▶ **Trecho fornecido**
Confira abaixo a entrevista completa da Agência TradeMap com Salto, concedida nesta sexta-feira (10).
Nos últimos dias, tem se levantado a possibilidade de o Banco Central de fato ceder na revisão de metas para inflação dos próximos anos. Esse seria um problema em si?
A lei da independência do Banco Central coroa um processo que vem desde 1999, quando foi instituído o regime de metas de inflação, que garante autonomia operacional para o Banco Central.
O regime é antigo e sempre foi respeitado, com raros momentos de exceção, como no governo Dilma, quando houve uma tentativa frustrada de obrigar uma redução de juros e depois tiveram que correr atrás do prejuízo. Dado isso, não há, em tese, nenhum problema em rediscutir as metas estipuladas pelo CMN [Conselho Monetário Nacional, formado pelos ministros da Fazenda, Planejamento e presidente do Banco Central].
Mas o contexto é incerto. Foi anunciado um pacote fiscal que deve ter um impacto positivo, a ata da última reunião do Copom [Comitê de Política Monetária do BC] até reconhece isso. E as declarações do Rogério Ceron [secretário do Tesouro Nacional, que defendeu a fixação de uma regra de controle de gastos] foram positivas.
Se mostrou uma disposição. Dado isso, mudar a meta quando você tem ataques ao Banco Central e uma incerteza sobre o que vai acontecer com a economia, isso pode levar a inflação a desancorar.
Tudo vai depender do que for feito, o presidente do BC vem dando boas declarações. Em caso de mudança da meta, é preciso ter todo um cuidado para se reforçar a autonomia do Banco Central, o funcionamento normal da instituição.

▶ **Dados extraídos**

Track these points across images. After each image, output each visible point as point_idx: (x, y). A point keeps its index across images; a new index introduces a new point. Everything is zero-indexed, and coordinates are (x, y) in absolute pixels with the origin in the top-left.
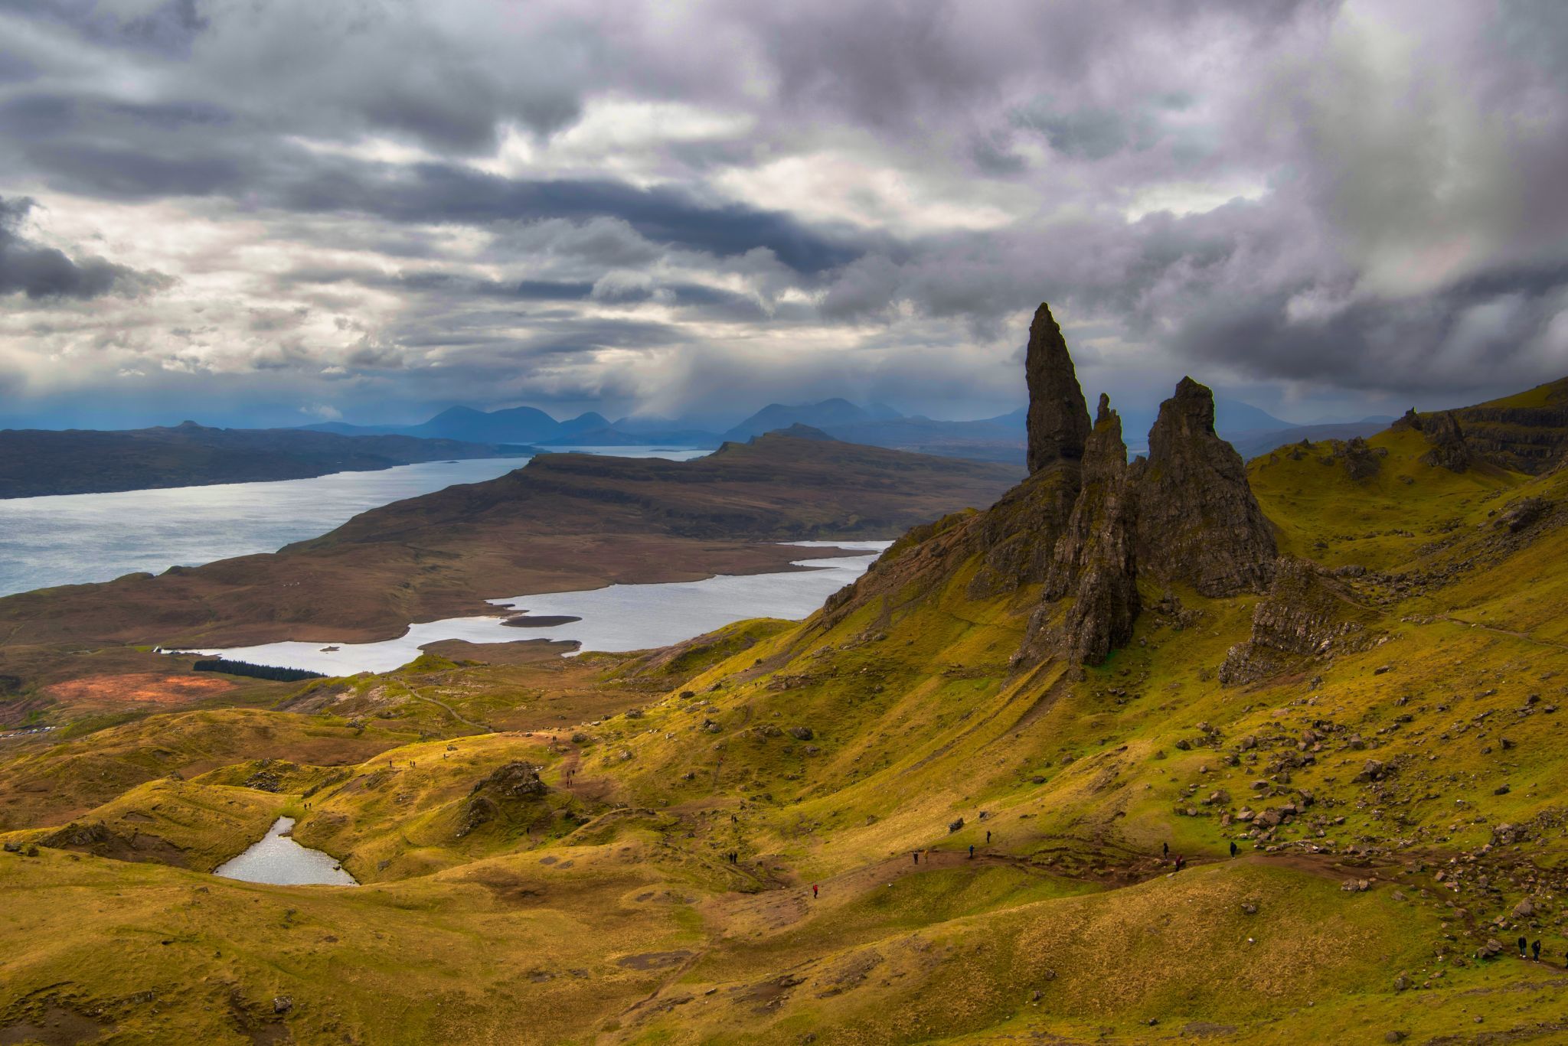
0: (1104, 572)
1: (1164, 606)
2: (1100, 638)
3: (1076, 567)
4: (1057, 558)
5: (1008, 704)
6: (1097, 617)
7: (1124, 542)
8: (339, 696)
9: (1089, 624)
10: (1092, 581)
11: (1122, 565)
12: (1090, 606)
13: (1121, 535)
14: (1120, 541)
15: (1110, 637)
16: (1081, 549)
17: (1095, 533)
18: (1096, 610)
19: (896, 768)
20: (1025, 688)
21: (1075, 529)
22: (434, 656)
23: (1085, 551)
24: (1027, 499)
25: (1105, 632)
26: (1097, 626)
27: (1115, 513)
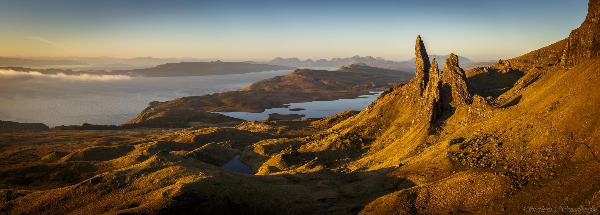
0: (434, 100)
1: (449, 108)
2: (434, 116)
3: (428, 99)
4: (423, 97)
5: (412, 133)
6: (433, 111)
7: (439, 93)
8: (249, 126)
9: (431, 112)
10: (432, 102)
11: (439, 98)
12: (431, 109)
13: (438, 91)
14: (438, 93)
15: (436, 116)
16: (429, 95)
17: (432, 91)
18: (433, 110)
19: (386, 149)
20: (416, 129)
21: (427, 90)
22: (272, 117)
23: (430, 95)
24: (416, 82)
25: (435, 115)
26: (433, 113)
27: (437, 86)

▶ **Instrução 1**
Diga se cada afirmação concorda com a entrevista sobre o Banco Central, respondendo sim ou não e citando literalmente as palavras do texto que decidem a questão.
(a) O regime de metas de inflação foi instituído em 1999.
(b) O entrevistado considera que há, em tese, um problema em rediscutir as metas estipuladas pelo CMN.
(c) Rogério Ceron é secretário do Tesouro Nacional.
▶ **Instrução 2**
Responda com base na entrevista sobre o Banco Central:
(a) Em que dia a entrevista foi concedida?
(b) Quem forma o CMN?
(c) O que a ata da última reunião do Copom reconhece?
▶ **Instrução 3**
Redigite, sem alterar nada, a parte da entrevista sobre o Banco Central que vai de "A lei da independência" a "o Banco Central.".

▶ **Resposta 1**
(a) Sim: "desde 1999, quando foi instituído o regime de metas de inflação"
(b) Não: "não há, em tese, nenhum problema em rediscutir as metas estipuladas pelo CMN"
(c) Sim: "secretário do Tesouro Nacional"

▶ **Resposta 2**
(a) Nesta sexta-feira (10).
(b) Os ministros da Fazenda e do Planejamento e o presidente do Banco Central.
(c) Que o pacote fiscal anunciado deve ter um impacto positivo.

▶ **Resposta 3**
A lei da independência do Banco Central coroa um processo que vem desde 1999, quando foi instituído o regime de metas de inflação, que garante autonomia operacional para o Banco Central.